WHAT YOU NEED TO DO ->
1/ Do these statements agree with the NRA post? Answer each with yes or no and quote the words that decide it.
(a) The post says the Senate Democrats plan to pass a ban on assault weapons.
(b) The post claims that rural-district Congressmen who cross the NRA will be voted out without any money being involved.
(c) The quoted message says all eight senators whose campaigns got NRA money lost.
2/ Could you reproduce the NRA post word for word from "And while senators" to "out of office)."?

━━━━━ STUDY TEXT

@MontereyJack,
MontereyJack wrote:In the last election, the NRA poured money into the campaigns of eight senators. Seven lost.
"Money and Senators" is irrelevant to the issue of "Representatives and voters".
Every Congressmen in a rural district who crosses the NRA will be voted out of office. It will not involve any money. It will only involve the NRA advising their members which candidate is the best on guns.
Also, there is a bit of a difference between "an election year when NRA voters have not seen a real threat to their rights in over a decade" and "an election year that was preceded by a high profile assault against the Constitutional rights of all gun owners".
NRA voters may have been snoozing in 2012. But they are wide awake now. And if there are any grave violations of their rights, they will be very wide awake in 2014.
And while senators may be a bit harder to topple in a statewide election than congressmen who are limited to rural districts, you might want to pay a bit of attention to the Democrats in the Senate. They seem to fear the NRA a bit more than you do (possibly because they are the ones who'd end up voted out of office).
The Senate Democrats have no plans to pass any ban on assault weapons, and they are not even going to try very hard on magazine limits.
And while they are going to try to pass expanded background checks, they are almost certainly going to take the NRA's concerns into consideration when they draft the legislation.

━━━━━━━━━━
━━━━━ RAW DATA

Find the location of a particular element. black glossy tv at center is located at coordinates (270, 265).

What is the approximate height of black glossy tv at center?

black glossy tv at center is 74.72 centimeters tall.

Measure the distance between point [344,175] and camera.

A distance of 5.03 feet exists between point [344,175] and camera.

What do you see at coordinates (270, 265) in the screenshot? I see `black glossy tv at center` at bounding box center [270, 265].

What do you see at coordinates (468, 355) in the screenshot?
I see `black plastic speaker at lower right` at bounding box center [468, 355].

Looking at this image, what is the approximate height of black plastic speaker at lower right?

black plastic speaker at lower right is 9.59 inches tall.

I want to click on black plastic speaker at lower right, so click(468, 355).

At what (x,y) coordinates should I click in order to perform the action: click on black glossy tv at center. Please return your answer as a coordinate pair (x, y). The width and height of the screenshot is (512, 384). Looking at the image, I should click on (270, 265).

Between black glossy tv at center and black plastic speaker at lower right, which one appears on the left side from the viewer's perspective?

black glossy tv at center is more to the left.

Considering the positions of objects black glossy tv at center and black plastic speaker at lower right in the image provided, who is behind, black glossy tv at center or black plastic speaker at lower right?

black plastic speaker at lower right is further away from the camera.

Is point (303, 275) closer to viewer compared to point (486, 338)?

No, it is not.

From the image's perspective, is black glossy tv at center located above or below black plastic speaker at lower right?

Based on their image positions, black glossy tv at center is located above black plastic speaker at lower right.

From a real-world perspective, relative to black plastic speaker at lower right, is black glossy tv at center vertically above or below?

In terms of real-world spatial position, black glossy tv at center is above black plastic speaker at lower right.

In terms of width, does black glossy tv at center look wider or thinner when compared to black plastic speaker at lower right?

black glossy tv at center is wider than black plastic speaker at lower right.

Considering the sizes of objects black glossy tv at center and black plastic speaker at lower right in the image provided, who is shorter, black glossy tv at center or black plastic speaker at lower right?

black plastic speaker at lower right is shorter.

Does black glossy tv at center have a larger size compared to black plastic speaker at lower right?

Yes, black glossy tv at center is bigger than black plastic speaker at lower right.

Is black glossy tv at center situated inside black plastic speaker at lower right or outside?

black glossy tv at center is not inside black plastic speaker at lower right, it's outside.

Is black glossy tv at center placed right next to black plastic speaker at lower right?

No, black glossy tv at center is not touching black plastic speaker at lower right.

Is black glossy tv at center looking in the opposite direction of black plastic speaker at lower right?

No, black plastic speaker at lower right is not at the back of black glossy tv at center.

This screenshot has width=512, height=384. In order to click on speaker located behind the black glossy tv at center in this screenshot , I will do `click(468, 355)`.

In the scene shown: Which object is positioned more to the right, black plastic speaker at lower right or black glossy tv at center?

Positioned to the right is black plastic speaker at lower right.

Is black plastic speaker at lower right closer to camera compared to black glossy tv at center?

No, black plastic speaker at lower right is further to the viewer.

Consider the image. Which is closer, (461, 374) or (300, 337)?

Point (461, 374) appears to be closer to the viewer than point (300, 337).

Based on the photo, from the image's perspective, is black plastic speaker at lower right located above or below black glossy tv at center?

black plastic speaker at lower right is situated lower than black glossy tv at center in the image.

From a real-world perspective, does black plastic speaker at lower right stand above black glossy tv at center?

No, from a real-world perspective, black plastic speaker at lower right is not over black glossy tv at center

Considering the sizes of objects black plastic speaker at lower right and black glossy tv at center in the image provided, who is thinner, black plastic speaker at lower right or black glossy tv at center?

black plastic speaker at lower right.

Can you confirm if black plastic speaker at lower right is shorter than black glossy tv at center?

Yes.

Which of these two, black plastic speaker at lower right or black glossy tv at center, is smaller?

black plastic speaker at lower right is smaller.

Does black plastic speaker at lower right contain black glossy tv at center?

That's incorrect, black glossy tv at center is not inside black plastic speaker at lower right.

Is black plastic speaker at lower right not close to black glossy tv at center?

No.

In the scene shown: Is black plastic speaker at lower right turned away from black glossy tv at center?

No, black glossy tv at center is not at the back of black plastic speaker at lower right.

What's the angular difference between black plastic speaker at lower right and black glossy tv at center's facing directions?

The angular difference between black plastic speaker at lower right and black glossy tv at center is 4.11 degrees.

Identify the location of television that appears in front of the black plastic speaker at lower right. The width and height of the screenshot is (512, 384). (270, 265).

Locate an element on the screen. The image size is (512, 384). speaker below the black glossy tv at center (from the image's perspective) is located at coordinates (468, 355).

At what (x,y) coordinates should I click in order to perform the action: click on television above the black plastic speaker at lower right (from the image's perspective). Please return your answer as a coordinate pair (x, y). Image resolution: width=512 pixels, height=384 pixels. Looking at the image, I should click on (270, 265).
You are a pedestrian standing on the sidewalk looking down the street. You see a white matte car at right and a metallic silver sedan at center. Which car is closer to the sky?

━━━━━━━━━━

ANSWERS TO THE EXERCISES ->
1/
(a) No: "The Senate Democrats have no plans to pass any ban on assault weapons"
(b) Yes: "Every Congressmen in a rural district who crosses the NRA will be voted out of office. It will not involve any money."
(c) No: "Seven lost."

2/
And while senators may be a bit harder to topple in a statewide election than congressmen who are limited to rural districts, you might want to pay a bit of attention to the Democrats in the Senate. They seem to fear the NRA a bit more than you do (possibly because they are the ones who'd end up voted out of office).